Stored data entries
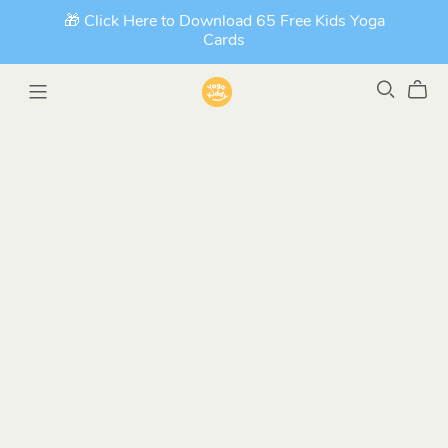
🎁 Click Here to Download 65 Free Kids Yoga
Cards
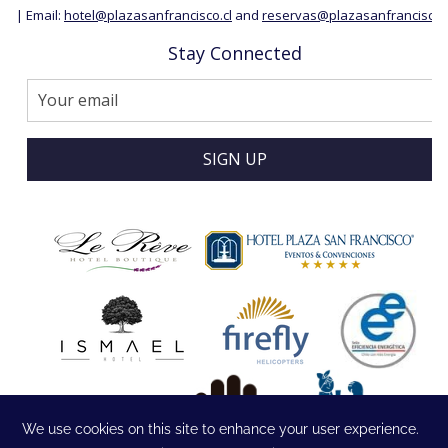
| Email:
hotel@plazasanfrancisco.cl
and
reservas@plazasanfrancisco.c
Stay Connected
SIGN UP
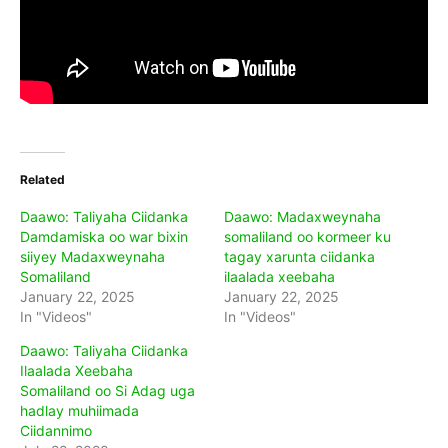
Related
Daawo: Taliyaha Ciidanka
Daawo: Madaxweynaha
Damdamiska oo war bixin
somaliland oo kormeer ku
siiyey Madaxweynaha
tagay xarunta ciidanka
Somaliland
ilaalada xeebaha
January 22, 2025
January 22, 2025
In "Videos"
In "Videos"
Daawo: Taliyaha Ciidanka
Ilaalada Xeebaha
Somaliland oo Si Adag uga
hadlay muhiimada
Ciidannimo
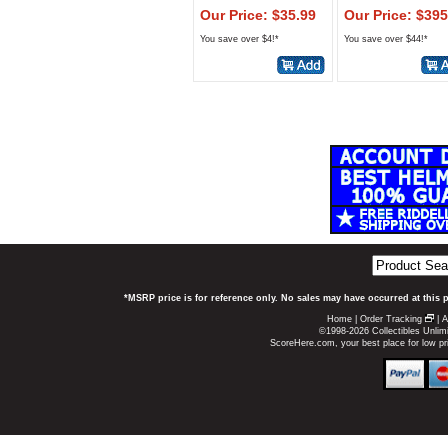
Our Price: $35.99
Our Price: $395
You save over $4!*
You save over $44!*
*MSRP price is for reference only. No sales may have occurred at this 
Home
|
Order Tracking
|
A
©1998-2026 Collectibles Unlimi
ScoreHere.com, your best place for low p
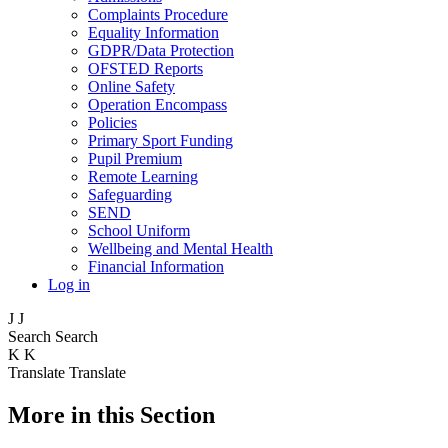
Complaints Procedure
Equality Information
GDPR/Data Protection
OFSTED Reports
Online Safety
Operation Encompass
Policies
Primary Sport Funding
Pupil Premium
Remote Learning
Safeguarding
SEND
School Uniform
Wellbeing and Mental Health
Financial Information
Log in
J
J
Search
Search
K
K
Translate
Translate
More in this Section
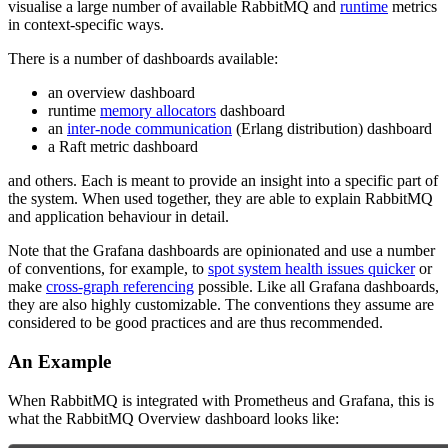
visualise a large number of available RabbitMQ and
runtime
metrics
in context-specific ways.
There is a number of dashboards available:
an overview dashboard
runtime
memory allocators
dashboard
an
inter-node communication
(Erlang distribution) dashboard
a Raft metric dashboard
and others. Each is meant to provide an insight into a specific part of
the system. When used together, they are able to explain RabbitMQ
and application behaviour in detail.
Note that the Grafana dashboards are opinionated and use a number
of conventions, for example, to
spot system health issues quicker
or
make
cross-graph referencing
possible. Like all Grafana dashboards,
they are also highly customizable. The conventions they assume are
considered to be good practices and are thus recommended.
An Example
When RabbitMQ is integrated with Prometheus and Grafana, this is
what the RabbitMQ Overview dashboard looks like:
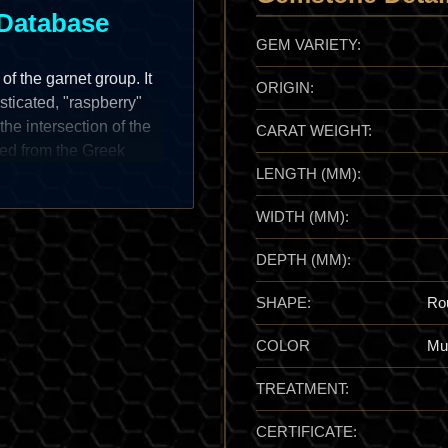
Database
GEM VARIETY:
of the garnet group. It
ORIGIN:
sticated, "raspberry"
the intersection of the
CARAT WEIGHT:
ed from the Greek
LENGTH (MM):
s its signature
Rhodolite is a prize of
WIDTH (MM):
ation of pure Almandine
g instead a cool,
DEPTH (MM):
sion," providing a high-
imeless staple for the
SHAPE:
Ro
COLOR
Mul
TREATMENT:
ied as a distinct variety
cally, it was favored as
CERTIFICATE:
 garnets of the era. In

WRITTEN TASK
Could you transcribe exactly the entries above, but only the lines from the one with "occurred at this" through the one with "Remote Learning", and without pictures?

FINAL ANSWER
*MSRP price is for reference only. No sales may have occurred at this 
Home
|
Order Tracking
|
A
©1998-2026 Collectibles Unlimi
ScoreHere.com, your best place for low p
Complaints Procedure
Equality Information
GDPR/Data Protection
OFSTED Reports
Online Safety
Operation Encompass
Policies
Primary Sport Funding
Pupil Premium
Remote Learning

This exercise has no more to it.